**Brief:**
Carry on the blog post about Freud, picking up right after its final sentence.

**Passage:**
------------------------------------------------

Feeds:
Posts
Comments

Posts Tagged ‘Freud’

Well, everyone knows how I like Freud.  🙂

A straightforward diagnosis

My dear Doktor Freud, you must come to my aid,
For  disequilibrium makes me quite fade.
When I fly in a plane or ride on a bike,
A bott.  of best brandy I must first tike!

Professorial knowledge, I’ve heard it well said,
Is your hallmark, dear Freud, so to you I have fled ;
Will you tell me now clear how you practise your art,
So that I, on vacation, may sober depart?

———-<>———-

“How to use psychological principles free
From suggestions that might so happily be
Of ze greatest potential for doing some good
Is a question of seeing ze trees from ze vood.

“For particular problems pose purposive pains,
While pandemical ponderings put people on planes
In a panicky predisposition to pine
For ze pleasing and practical fruit of ze vine.

“Now ze plane and ze pine are not multiple things,
For the one comes in squadrons, while t’other has rings ;
The collection of nouns and the tension of verbs
Gives a dual condition to specialised herbs.

“But you dendritophobia is mostly a mask
For concealing profounder conditions which ask
For a more comprehensive review of your past,
So enabling my science to give healing at last.

“That you ruminate deeply while high in a tree,
And expect to find solace in swigs of brandy,
Is suggesting neurosis involving a beach ;
For, while dad was a fisherman, mum was a peach.

“If my best psychological therapy’s well,
Then the interconnections should come to gel
The traces of reason that pull in train
The idea of my fee, which will free you from pain.”

Jamie MacNab

Read Full Post »

I have mentioned before that, while I admire Freud, I am not a Freudian.  It is quite possible to see the virtues in a person without agreeing in the least with his or her ideas ; just as it is quite possible to see the  merits of a theory or of a hypothesis without buying into it completely.  Also it is more than likely that one may form an opinion of an idea only to discover later that the idea actually has a quite different interpretation from the one first seized upon.

------------------------------------------------

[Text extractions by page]
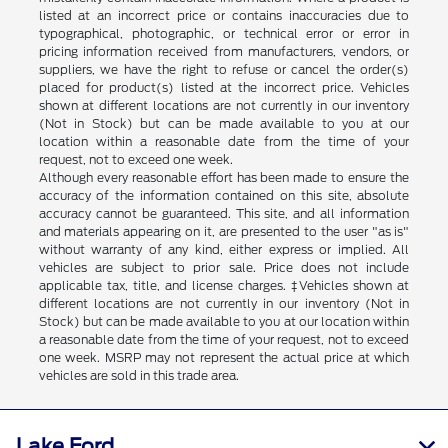
listed at an incorrect price or contains inaccuracies due to
typographical, photographic, or technical error or error in
pricing information received from manufacturers, vendors, or
suppliers, we have the right to refuse or cancel the order(s)
placed for product(s) listed at the incorrect price. Vehicles
shown at different locations are not currently in our inventory
(Not in Stock) but can be made available to you at our
location within a reasonable date from the time of your
request, not to exceed one week.
Although every reasonable effort has been made to ensure the
accuracy of the information contained on this site, absolute
accuracy cannot be guaranteed. This site, and all information
and materials appearing on it, are presented to the user "as is"
without warranty of any kind, either express or implied. All
vehicles are subject to prior sale. Price does not include
applicable tax, title, and license charges. ‡Vehicles shown at
different locations are not currently in our inventory (Not in
Stock) but can be made available to you at our location within
a reasonable date from the time of your request, not to exceed
one week. MSRP may not represent the actual price at which
vehicles are sold in this trade area.
Lake Ford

------------------------------------------------

**Output for this task:**
I once read, in passing, that Freud considered the possibility that consciousness ‘arose from the very atoms themselves’.  And there is much that arises from that idea.  But in my haste my first thought was, “But this is typical Victorian materialism ! – a product of the Great Mistake that typified that otherwise great age.”  And, if I hadn’t more recently encountered another great thinker, I should probably still hold that opinion of Freud.

The mistake I made was so common that perhaps I may be forgiven ; it was the mistake of failing to ask the right questions.  I had forgotten the advice of Aristotle.  My first question to Freud ought to have been, “What do mean by the word ‘atom’?  I had assumed that he meant ‘the smallest indivisible particle of matter’ ; hence my judgement that he was proposing a materialist notion of consciousness.  (By the way, I had also forgotten that Freud was a near contemporary of Rutherford, and would have known of him.)

But further reading and further contemplation reveals that we do not have sufficient evidence that atoms are material things at all.  It all depends on how we look at the world and how we shape our arguments about it.

It depends on whether we are ‘outward lookers’ or ‘inward lookers’ – and on whether we are able to look both ways.  It depends on what we mean by empirical science.

Read Full Post »

Almost all science (knowledge) is concerned with abstractions.  The world is too complex for a human mind to grasp in its functioning, dynamic entirety.  So we break it down into manageable chunks ; and most of those chunks are are very small indeed – chunklets – and it is these abstracted bits of the world that we study.  It is perhaps a shame that we feel impelled to do this breaking down.

As far as we can make out, Man is the creature that has the best understanding of the world.  And to gain this understanding, we basically make  models of selected parts of the world in our memories.  It follows that our models are exactly as complex as the world we know.  Therefore Man is, collectively,  at least as complex as the entire known world or universe.

But how can we break Man himself down so as to gain a deeper understanding?  There have been any number of models of Man.  But one of the most interesting is that conceived by Sigmund Freud.

Freud is well known for his system of psychoanalysis.  But underlying that, and prior to it, is his theory of psychodynamics, or the workings of the human mind – or perhaps we should say the workings of people, for Freud did not see any essential separation of mind and body.  He was, as we might say, holistic and therefore very traditional ; one might say anciently traditional.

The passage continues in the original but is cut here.